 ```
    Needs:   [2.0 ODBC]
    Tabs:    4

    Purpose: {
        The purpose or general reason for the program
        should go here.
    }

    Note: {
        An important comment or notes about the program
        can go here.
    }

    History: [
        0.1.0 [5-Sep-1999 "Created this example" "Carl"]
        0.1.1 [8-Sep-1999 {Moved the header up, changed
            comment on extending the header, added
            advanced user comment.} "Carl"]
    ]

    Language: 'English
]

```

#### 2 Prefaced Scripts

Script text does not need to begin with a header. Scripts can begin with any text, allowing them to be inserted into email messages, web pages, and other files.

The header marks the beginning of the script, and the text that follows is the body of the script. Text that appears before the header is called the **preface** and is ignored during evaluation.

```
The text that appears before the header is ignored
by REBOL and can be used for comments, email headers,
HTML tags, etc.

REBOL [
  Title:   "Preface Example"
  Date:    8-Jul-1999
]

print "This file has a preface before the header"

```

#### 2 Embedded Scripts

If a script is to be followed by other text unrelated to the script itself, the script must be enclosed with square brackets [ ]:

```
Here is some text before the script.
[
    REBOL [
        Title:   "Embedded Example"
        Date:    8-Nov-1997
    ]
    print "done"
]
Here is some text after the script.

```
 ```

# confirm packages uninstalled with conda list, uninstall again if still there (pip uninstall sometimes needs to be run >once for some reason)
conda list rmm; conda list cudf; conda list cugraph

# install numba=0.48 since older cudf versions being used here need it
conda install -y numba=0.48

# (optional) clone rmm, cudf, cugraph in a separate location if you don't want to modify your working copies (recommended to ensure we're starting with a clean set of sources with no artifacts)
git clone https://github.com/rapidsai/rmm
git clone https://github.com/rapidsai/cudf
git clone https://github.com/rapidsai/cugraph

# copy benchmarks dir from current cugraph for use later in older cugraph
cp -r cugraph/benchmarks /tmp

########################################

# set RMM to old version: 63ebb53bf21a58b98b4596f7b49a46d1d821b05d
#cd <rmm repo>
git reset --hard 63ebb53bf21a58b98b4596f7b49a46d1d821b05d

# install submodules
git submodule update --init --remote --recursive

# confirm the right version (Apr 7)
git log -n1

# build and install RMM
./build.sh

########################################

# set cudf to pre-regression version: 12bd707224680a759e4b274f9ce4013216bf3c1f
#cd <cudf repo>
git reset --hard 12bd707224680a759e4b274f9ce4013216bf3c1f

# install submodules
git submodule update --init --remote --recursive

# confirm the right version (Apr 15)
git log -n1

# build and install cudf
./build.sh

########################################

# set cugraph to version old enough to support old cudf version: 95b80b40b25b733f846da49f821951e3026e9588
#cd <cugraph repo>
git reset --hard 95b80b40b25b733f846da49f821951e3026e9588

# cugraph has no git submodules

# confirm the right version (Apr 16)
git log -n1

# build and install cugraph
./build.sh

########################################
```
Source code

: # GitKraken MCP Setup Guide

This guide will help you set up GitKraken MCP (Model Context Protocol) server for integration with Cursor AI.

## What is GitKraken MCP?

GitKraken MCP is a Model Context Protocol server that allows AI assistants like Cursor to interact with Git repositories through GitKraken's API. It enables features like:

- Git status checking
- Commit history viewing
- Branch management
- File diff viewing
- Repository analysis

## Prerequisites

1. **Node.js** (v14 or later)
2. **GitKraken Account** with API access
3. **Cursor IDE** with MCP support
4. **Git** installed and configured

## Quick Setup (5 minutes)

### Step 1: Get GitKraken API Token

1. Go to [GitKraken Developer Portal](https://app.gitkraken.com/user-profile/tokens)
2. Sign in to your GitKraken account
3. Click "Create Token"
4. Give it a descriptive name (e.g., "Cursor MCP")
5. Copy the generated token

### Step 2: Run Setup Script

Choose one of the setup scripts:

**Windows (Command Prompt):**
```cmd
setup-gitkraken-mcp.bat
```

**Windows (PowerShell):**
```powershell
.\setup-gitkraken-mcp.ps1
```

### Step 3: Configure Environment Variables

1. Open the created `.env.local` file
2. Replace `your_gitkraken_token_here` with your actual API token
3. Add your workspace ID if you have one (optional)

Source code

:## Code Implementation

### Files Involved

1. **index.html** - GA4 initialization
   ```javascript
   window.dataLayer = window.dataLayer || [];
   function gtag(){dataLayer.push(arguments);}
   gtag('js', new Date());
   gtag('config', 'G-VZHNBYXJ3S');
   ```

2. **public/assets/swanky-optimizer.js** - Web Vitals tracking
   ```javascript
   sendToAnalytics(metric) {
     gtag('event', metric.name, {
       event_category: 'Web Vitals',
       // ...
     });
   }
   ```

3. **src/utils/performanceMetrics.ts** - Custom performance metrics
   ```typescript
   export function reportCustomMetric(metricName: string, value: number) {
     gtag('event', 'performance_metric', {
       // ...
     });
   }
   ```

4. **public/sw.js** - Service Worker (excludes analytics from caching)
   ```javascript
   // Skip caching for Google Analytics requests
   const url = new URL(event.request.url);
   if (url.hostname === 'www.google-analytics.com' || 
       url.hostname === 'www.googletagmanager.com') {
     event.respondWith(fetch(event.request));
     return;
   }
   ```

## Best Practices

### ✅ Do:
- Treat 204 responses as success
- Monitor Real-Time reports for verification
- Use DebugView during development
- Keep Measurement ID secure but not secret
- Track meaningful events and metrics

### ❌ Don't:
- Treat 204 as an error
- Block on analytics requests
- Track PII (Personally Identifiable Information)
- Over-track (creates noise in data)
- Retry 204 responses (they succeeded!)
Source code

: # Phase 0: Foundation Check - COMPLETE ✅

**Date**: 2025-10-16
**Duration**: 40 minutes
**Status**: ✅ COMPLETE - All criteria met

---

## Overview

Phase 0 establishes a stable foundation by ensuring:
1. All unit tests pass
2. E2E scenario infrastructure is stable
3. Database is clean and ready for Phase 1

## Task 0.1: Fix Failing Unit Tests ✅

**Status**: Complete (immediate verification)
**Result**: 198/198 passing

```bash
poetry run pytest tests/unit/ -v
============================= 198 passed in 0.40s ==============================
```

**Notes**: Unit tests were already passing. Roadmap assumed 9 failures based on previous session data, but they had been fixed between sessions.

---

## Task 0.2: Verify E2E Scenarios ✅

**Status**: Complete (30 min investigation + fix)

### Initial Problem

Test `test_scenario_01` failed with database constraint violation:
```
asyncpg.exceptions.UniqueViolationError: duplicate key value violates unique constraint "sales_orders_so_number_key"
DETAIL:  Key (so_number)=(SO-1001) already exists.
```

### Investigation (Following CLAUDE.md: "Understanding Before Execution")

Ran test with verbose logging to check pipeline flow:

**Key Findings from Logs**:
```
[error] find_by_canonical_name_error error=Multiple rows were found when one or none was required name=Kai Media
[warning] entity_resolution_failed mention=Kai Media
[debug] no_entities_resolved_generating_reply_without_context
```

============================================================

▸ EXERCISE OBJECTIVE
All lines above containing the string "later" are to be collected.

▸ SOLUTION FOR THIS TASK
# copy benchmarks dir from current cugraph for use later in older cugraph
1. **Node.js** (v14 or later)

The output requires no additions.